Friday, February 15, 2013

New Zealand - Glaciers! (Day 11)

The day before, we learned that the forecast for this day was rain. I just kept hoping that it was going to be a typical New Zealand day: some rain, some clouds, some sun, some wind, some cold, some hot. Well, it wasn't. It was pouring rain, cold, and super foggy when we woke up and stayed that way the majority of the day. Unfortunately, this was the day we planned on taking a helicopter ride up onto Franz Josef Glacier (I, right?!) We had a feeling we were not going to hear good news when we arrived at Franz Josef Guides, and we were right. They weren't taking anyone up on the glacier today.

At least rain doesn't mean ugly, with rain forest and mist and random waterfalls popping up everywhere. This picture was taken from the car. 

So...we were forced with a choice. What do we do the rest of the day? Do we hike the glacier valley in the pouring rain? Do we wait out the rain and hope it clears up later? Do we head on and skip the glaciers because we have technically seen glaciers in Glacier National Park in Montana?

We went up to the parking lot at Franz Josef Glacier because we figured we could brave the rain and hike the glacier valley walk. However, when we got there it was raining even harder and we saw a few people coming back just drenched. We had to consider the fact that we were staying in a campervan and wouldn't really have a ton of space to "dry" our clothes (like they would dry hanging in the campervan on a super damp day anyway!)

So....change of plans. We drove back into the little town and decided to splurge on a private hot pool at the Glacier Hot Pools. This was fancy and such a good choice! Great way to get warm and then we got a free (super nice) shower out of it too! I'm not sure I'd recommend the public pools. They seemed a bit crowded (probably because everyone else was stuck in the same situation as us!)

After relaxing in our private pool, we decided to continue down the road to Fox Glacier and check into a campervan park. We found a really nice, quiet little spot in Fox Glacier Campervan Park (part of Fox Glacier Lodge). It was very convenient to town (we walked to dinner), biking distance to the glacier, and a super close drive to the start of the glacier valley walk. By the time we checked in, it had started to clear up. I wouldn't say it was clear, but it was basically done raining. We decided to head to Fox Glacier and check out what all this fuss is about!

The drive into the valley was my favorite part of the day. There were signs that said "this is where the glacier was in 1900, 1920, etc." A sad story, but an interesting one nonetheless. There were waterfalls everywhere because of all the rain. It was just a spectacular valley, like it was right out of Land Before Time. The walk to the glacier is easy (and therefore a bit crowded), but totally worth it.

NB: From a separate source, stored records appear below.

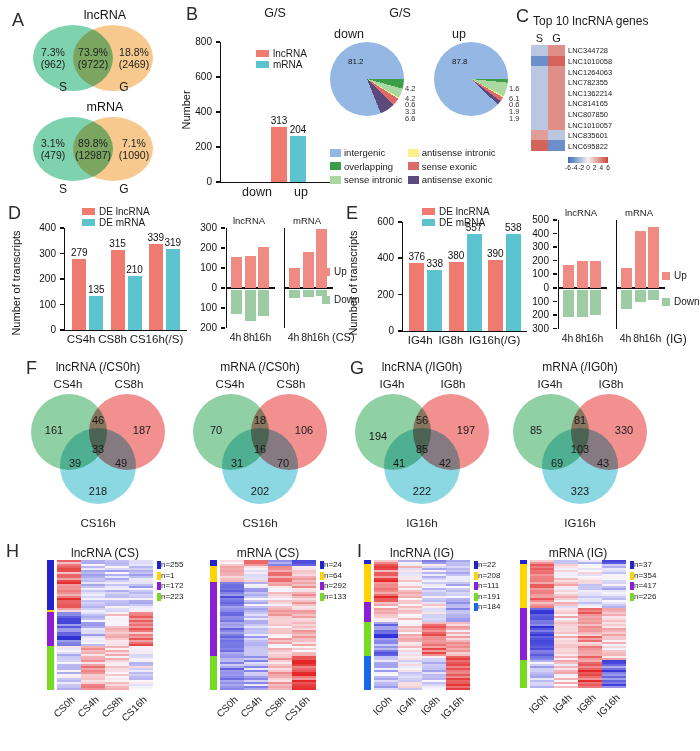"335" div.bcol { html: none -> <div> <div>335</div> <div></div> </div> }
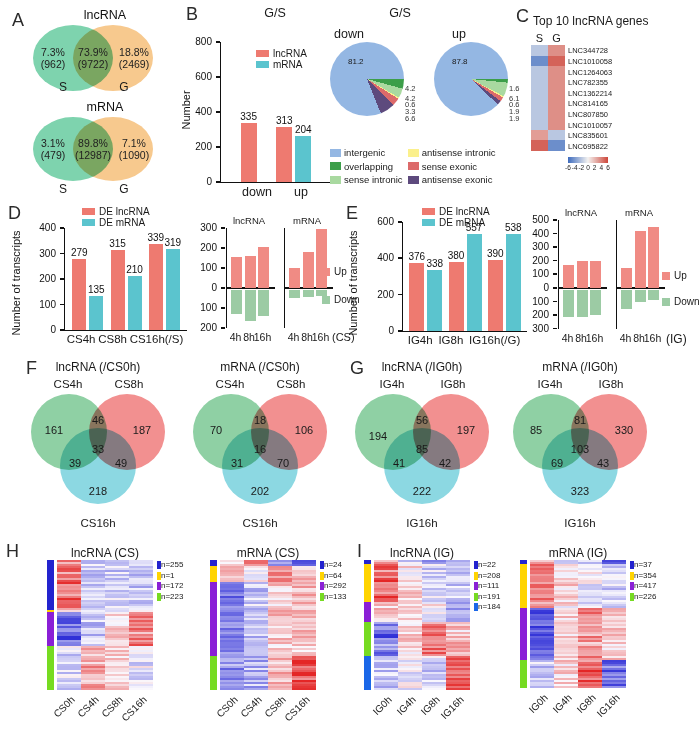"194" span.v3n { top: 76px -> 56px }
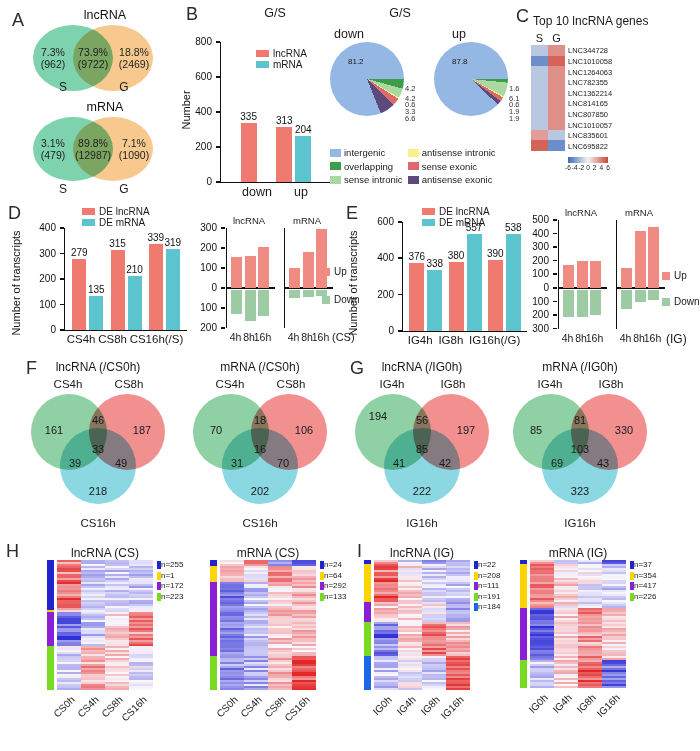"n=255" .cllegrow { align-items: flex-end -> center; gap: 0 -> 8px }
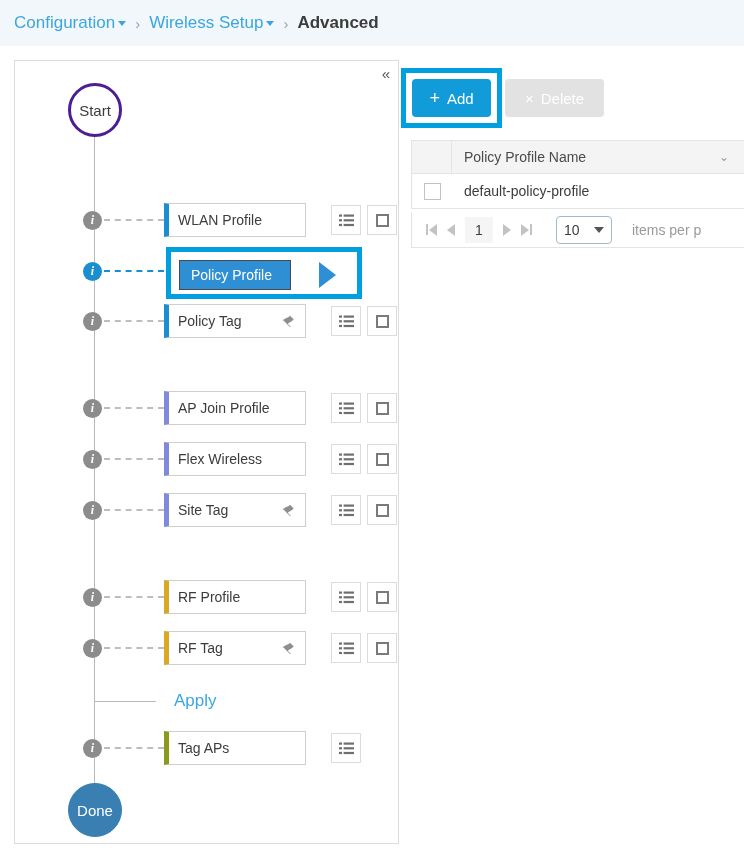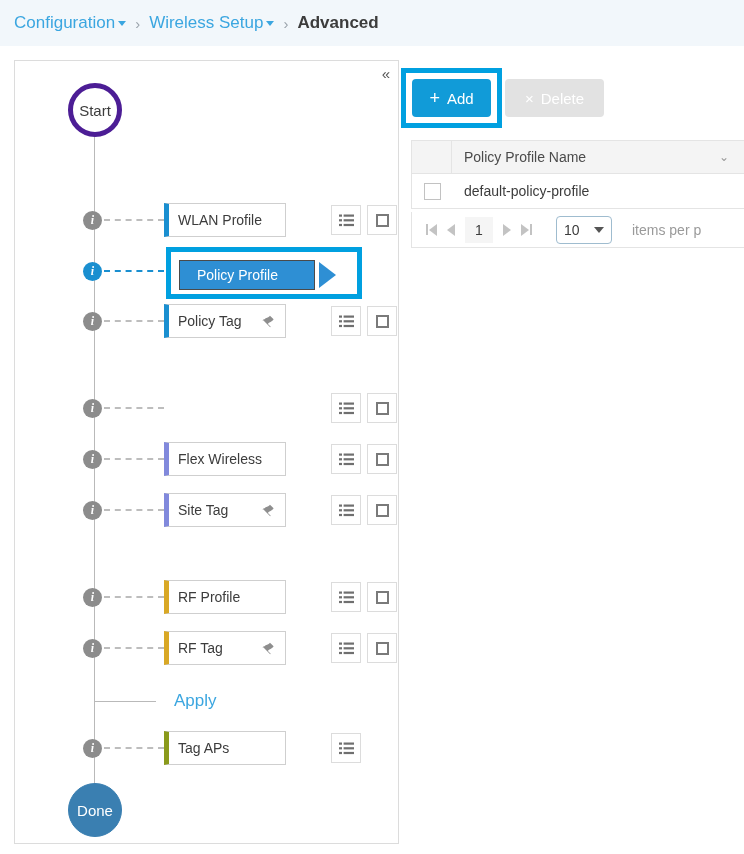"Start" .node-start { border: 5px solid #4c1d95 -> 3px solid #4c1d95 }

The warning signs were a little scary. I guess this one means "beware: flash flood area"?

 Stating the obvious: Rock Slide Area

 Terminal face of Fox Glacier. Probably the closest we'll ever be to a glacier. 

 You don't typically think glacier and rainforest in the same thought. But here, that's exactly what you get. Fox Glacier is 13km (8.1 miles) long and ends only 300 meters above sea level. 
 The beautiful valley 

After the valley walk, we took a quick detour to check out the 70 m long suspension bridge over the Fox River that was built in 1929. It was a little scary, especially considering how fast the river was rushing that day.

 View of the Fox River and the road from the suspension bridge. 

We shared a delicious (totally not gluten free) pizza at Cafe Neve while sitting outside (a little cold but it was the first sun we'd seen all day!) We saw the food the people next to us had ordered and looked really good too. They seemed to have a good selection of wine, desserts, and coffee too. Definitely a good pitstop on your way through Fox Glacier.

For those of you who thought I was kidding. Possum were introduced to New Zealand in the hopes of beginning a fur trade industry. You can buy possum/merino wool clothing in almost any gift shop. However, the possum has become quite a pest in the country and there are efforts to eradicate them.

Our plan was to do Lake Matheson at sunset, to catch the reflection of the mountains in the lake at sunset; however, we weren't going to get a sunset or see any mountains that evening. We decided to give it a shot in the morning instead, before heading on through Haast Pass to Wanaka.